A new approach combining the information from T1 mapping and DCE-MRI is studied to try and reliably estimate perfusion parameters using a complex pharmacokinetic model. The initial results showing the proof of concept are presented in this article. The technique shows that it may be possible to quantify absolute MBF and extraction using a compartment model based approach. The technique exploits the overlap of information provided by two different cardiac MR imaging techniques. The approach presented opens the prospect of combining different imaging techniques to maximize the information obtained from a single patient study. Further studies should be done to better understand and use such inter-relations between different techniques or modalities.

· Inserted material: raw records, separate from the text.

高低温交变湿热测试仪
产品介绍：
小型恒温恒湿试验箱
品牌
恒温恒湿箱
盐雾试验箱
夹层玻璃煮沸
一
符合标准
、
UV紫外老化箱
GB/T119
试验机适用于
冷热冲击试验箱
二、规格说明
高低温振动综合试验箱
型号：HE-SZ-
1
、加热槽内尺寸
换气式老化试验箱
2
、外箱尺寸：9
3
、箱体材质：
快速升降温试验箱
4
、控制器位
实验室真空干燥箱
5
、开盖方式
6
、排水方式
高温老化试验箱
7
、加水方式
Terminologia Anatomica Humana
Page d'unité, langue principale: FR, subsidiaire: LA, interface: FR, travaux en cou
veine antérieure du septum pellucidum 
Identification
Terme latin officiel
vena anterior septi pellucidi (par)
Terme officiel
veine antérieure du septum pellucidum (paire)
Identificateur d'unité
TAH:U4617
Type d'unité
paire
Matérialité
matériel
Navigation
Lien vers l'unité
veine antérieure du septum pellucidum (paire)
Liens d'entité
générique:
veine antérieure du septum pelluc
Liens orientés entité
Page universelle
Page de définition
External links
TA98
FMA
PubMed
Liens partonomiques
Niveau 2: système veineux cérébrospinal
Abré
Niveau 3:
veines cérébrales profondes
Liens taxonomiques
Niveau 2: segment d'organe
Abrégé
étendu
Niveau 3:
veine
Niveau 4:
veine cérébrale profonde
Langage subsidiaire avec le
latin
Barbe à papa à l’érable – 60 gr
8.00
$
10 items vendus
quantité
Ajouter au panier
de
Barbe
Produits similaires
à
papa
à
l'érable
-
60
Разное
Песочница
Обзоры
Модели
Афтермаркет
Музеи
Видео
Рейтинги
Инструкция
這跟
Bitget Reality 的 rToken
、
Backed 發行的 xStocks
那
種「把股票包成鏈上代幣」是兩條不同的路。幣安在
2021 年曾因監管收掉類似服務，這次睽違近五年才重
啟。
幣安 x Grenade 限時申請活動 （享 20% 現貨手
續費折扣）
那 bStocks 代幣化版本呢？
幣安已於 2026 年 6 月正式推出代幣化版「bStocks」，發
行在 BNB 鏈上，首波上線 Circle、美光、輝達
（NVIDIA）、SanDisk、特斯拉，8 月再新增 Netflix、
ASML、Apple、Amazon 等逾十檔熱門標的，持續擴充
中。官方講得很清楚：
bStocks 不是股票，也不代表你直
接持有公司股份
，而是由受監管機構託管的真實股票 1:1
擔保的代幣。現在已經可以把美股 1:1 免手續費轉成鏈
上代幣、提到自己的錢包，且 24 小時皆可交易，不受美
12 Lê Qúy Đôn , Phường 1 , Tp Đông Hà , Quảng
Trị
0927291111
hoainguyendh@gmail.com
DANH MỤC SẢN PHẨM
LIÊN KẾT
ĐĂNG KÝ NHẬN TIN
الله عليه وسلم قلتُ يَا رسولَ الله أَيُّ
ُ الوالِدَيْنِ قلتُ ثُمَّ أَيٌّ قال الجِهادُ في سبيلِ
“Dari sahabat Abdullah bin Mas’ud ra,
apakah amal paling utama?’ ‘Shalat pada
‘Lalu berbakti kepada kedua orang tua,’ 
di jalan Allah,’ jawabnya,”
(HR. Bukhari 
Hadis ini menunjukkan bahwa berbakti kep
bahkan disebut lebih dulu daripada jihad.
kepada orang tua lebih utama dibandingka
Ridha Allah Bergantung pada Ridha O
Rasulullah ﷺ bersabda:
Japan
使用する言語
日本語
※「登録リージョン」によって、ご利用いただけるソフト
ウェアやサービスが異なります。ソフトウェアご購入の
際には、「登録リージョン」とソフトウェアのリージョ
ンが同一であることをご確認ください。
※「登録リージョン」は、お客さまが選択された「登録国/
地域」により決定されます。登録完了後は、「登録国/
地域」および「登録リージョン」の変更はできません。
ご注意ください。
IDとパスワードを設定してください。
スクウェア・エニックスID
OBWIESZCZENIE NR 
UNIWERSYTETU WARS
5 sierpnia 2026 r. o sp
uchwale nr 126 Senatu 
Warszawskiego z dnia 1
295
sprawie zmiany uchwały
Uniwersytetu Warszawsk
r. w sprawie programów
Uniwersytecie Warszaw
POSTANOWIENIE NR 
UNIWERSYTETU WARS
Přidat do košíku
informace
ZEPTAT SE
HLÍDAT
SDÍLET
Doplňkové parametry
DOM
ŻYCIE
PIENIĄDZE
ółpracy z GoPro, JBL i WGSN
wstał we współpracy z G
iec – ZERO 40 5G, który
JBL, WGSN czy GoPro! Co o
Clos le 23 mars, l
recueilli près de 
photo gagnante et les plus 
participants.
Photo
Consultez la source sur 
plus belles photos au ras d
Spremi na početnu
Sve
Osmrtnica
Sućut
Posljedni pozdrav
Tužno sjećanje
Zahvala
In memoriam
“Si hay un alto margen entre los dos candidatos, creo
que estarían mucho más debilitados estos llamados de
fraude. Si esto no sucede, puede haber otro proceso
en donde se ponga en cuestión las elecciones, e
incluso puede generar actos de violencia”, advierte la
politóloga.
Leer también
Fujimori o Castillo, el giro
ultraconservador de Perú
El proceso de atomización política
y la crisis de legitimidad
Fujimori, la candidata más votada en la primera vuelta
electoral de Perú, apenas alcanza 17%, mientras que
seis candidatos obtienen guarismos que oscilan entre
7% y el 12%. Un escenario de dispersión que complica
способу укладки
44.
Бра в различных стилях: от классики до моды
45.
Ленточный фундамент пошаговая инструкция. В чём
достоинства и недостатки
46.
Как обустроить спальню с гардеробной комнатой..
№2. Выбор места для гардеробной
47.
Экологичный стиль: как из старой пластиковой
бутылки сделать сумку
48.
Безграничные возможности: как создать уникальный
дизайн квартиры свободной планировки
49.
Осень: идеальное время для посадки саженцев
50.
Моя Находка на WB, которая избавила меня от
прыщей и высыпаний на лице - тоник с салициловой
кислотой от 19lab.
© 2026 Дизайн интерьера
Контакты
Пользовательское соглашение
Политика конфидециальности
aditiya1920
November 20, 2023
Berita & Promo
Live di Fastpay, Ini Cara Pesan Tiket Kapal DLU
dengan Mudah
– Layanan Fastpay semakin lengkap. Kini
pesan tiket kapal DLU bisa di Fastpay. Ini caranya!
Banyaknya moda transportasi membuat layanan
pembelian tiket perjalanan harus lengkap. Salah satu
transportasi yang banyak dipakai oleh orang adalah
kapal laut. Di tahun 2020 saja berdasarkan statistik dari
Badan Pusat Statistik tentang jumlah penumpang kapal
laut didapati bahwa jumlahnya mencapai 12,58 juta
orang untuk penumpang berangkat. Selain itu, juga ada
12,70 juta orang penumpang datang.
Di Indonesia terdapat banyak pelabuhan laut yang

The authors thank Michael Mozdy for technical writing assistance.
Funding: This research was supported by NIH grant (No. R01 HL113224).
Conflicts of Interest: The authors have no conflicts of interest to declare.
Ethical Statement: The study was approved by the University of Utah Institutional Review Board (FWA number 00003745). Informed consent from the patients was obtained in accordance with the University of Utah Institutional Review Board.